I warned the participants (all ten who attended our workshop on adult faith formation in early July) as we reviewed learning goal #3—”to experience rituals that might be used in your context to foster a missional ethos and welcoming spirit in your congregation”—I warned them that “Kent and I are liturgy geeks” who know firsthand about the transformative power of ritual done well, full of grace and beauty. We wanted to give them a taste of such ritual.

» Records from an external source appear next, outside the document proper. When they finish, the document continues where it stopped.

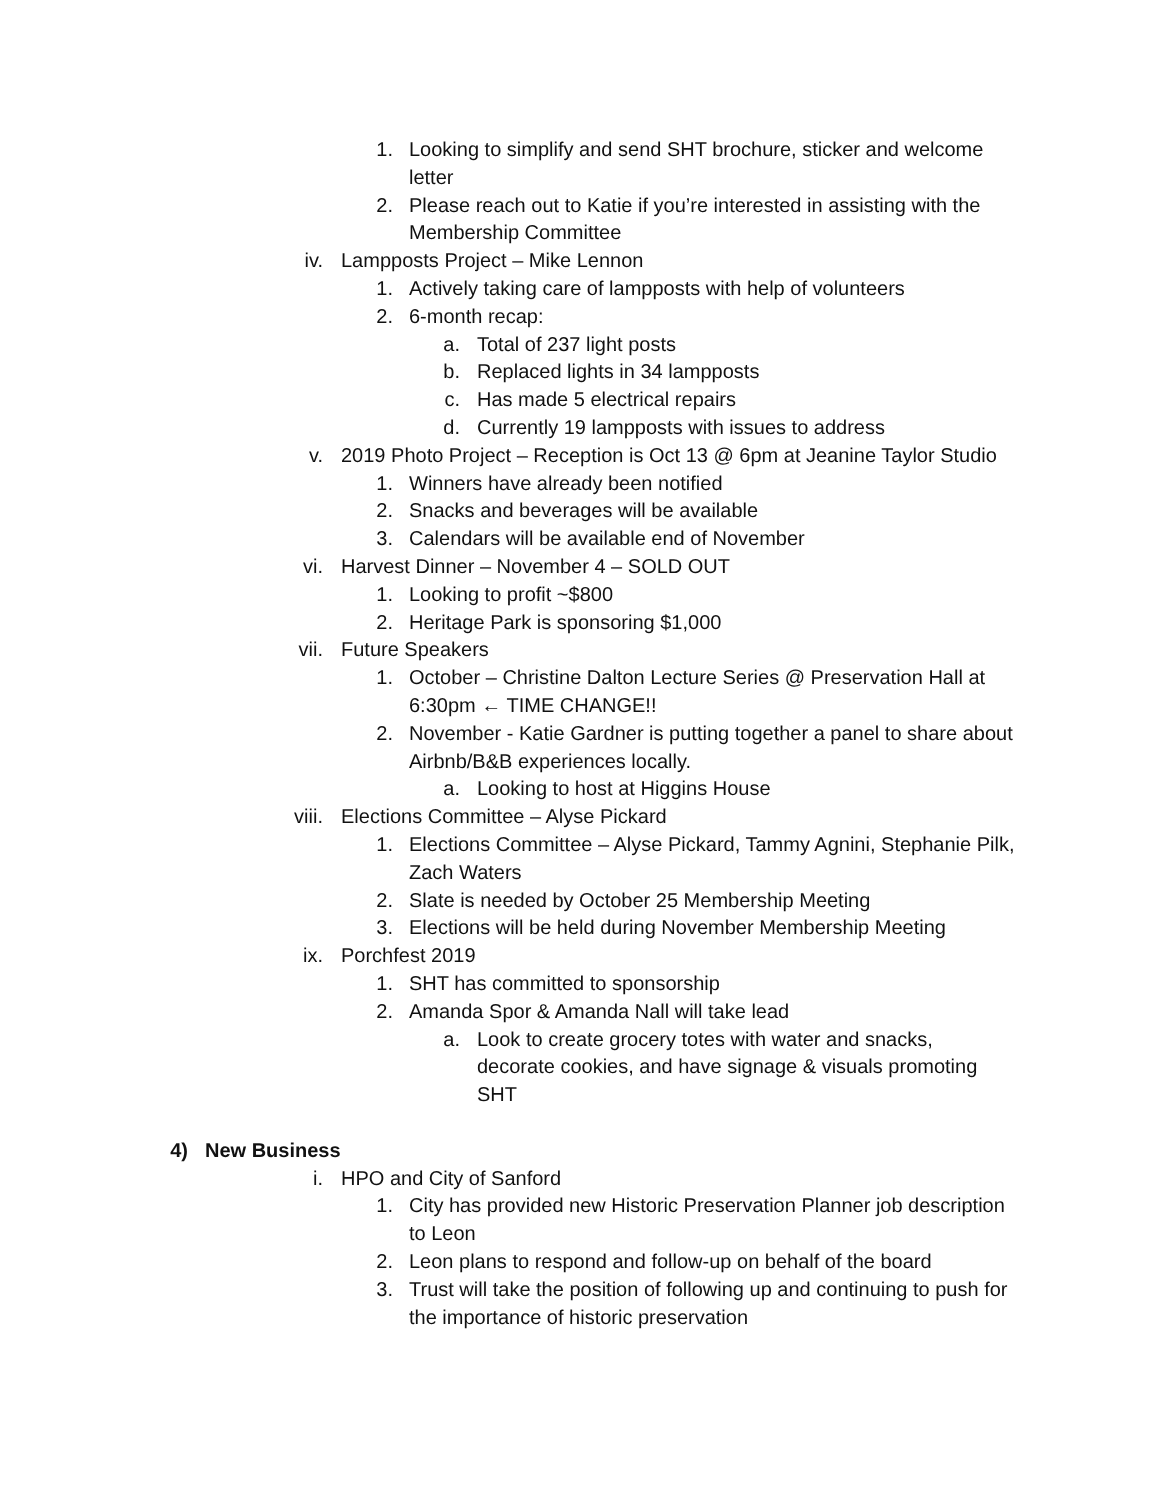1. Looking to simplify and send SHT brochure, sticker and welcome letter
2. Please reach out to Katie if you’re interested in assisting with the Membership Committee
iv. Lampposts Project – Mike Lennon
1. Actively taking care of lampposts with help of volunteers
2. 6-month recap:
a. Total of 237 light posts
b. Replaced lights in 34 lampposts
c. Has made 5 electrical repairs
d. Currently 19 lampposts with issues to address
v. 2019 Photo Project – Reception is Oct 13 @ 6pm at Jeanine Taylor Studio
1. Winners have already been notified
2. Snacks and beverages will be available
3. Calendars will be available end of November
vi. Harvest Dinner – November 4 – SOLD OUT
1. Looking to profit ~$800
2. Heritage Park is sponsoring $1,000
vii. Future Speakers
1. October – Christine Dalton Lecture Series @ Preservation Hall at 6:30pm ← TIME CHANGE!!
2. November - Katie Gardner is putting together a panel to share about Airbnb/B&B experiences locally.
a. Looking to host at Higgins House
viii. Elections Committee – Alyse Pickard
1. Elections Committee – Alyse Pickard, Tammy Agnini, Stephanie Pilk, Zach Waters
2. Slate is needed by October 25 Membership Meeting
3. Elections will be held during November Membership Meeting
ix. Porchfest 2019
1. SHT has committed to sponsorship
2. Amanda Spor & Amanda Nall will take lead
a. Look to create grocery totes with water and snacks, decorate cookies, and have signage & visuals promoting SHT
4) New Business
i. HPO and City of Sanford
1. City has provided new Historic Preservation Planner job description to Leon
2. Leon plans to respond and follow-up on behalf of the board
3. Trust will take the position of following up and continuing to push for the importance of historic preservation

Built into the workshop schedule were ritual experiences that are the normal part of the typical adult catechumenal formational process, rituals that mark the transition from one stage of the catechumenal process to the next. After enacting rituals with the workshop participants in the roles of catechumens and sponsors, the participants had time to reflect individually and then discuss in the group how they experienced these tactile, aural, and olfactory rites. We ended the second day by viewing a “classic” video, “This Is the Night,” of adult baptisms administered in a large, walk-in font at a Roman Catholic parish during the Easter Vigil, followed by a video from Redeemer Evangelical Lutheran Church in The Bronx during their Vigil as a young adult was baptized with an abundance of water. The Service of Baptismal Thanksgiving—with baptismal invocation, song, Scripture, a thanksgiving for baptism spoken as water was poured into our make-shift font, renunciation and confession from the rite of baptism, and an extended time of intercession—began our third and final day. The above quotations are responses from participants as we discussed how they experienced the baptismal renewal ritual. I, too, had been deeply moved by the time of intercessions for the church, world, and all in need, offered by many participants and was reminded of Martin Luther, writing in his treatise The Freedom of a Christian,
Not only are we the freest of kings but we are also priests forever. This is far better than being kings, for as priests we are worthy to appear before God, to pray for others … Thus Christ has made it possible for us, provided we trust him, to be not only … fellow rulers of his kingdom but also his fellow priests. Therefore, we can come before God boldly in the spirit of faith and cry, “Abba, Father.” Praying for one another, we do all things that pertain to the duties and visible works of priests.
The Freedom of a Christian, Study Edition translated and with introduction by Mark D. Tranvik, p. 67.
Adult faith formation is designed to lead people to the freedom we have in Christ, who takes on all our sin in exchange for his righteousness, and who frees us for lives of thanksgiving to God and service to our neighbor.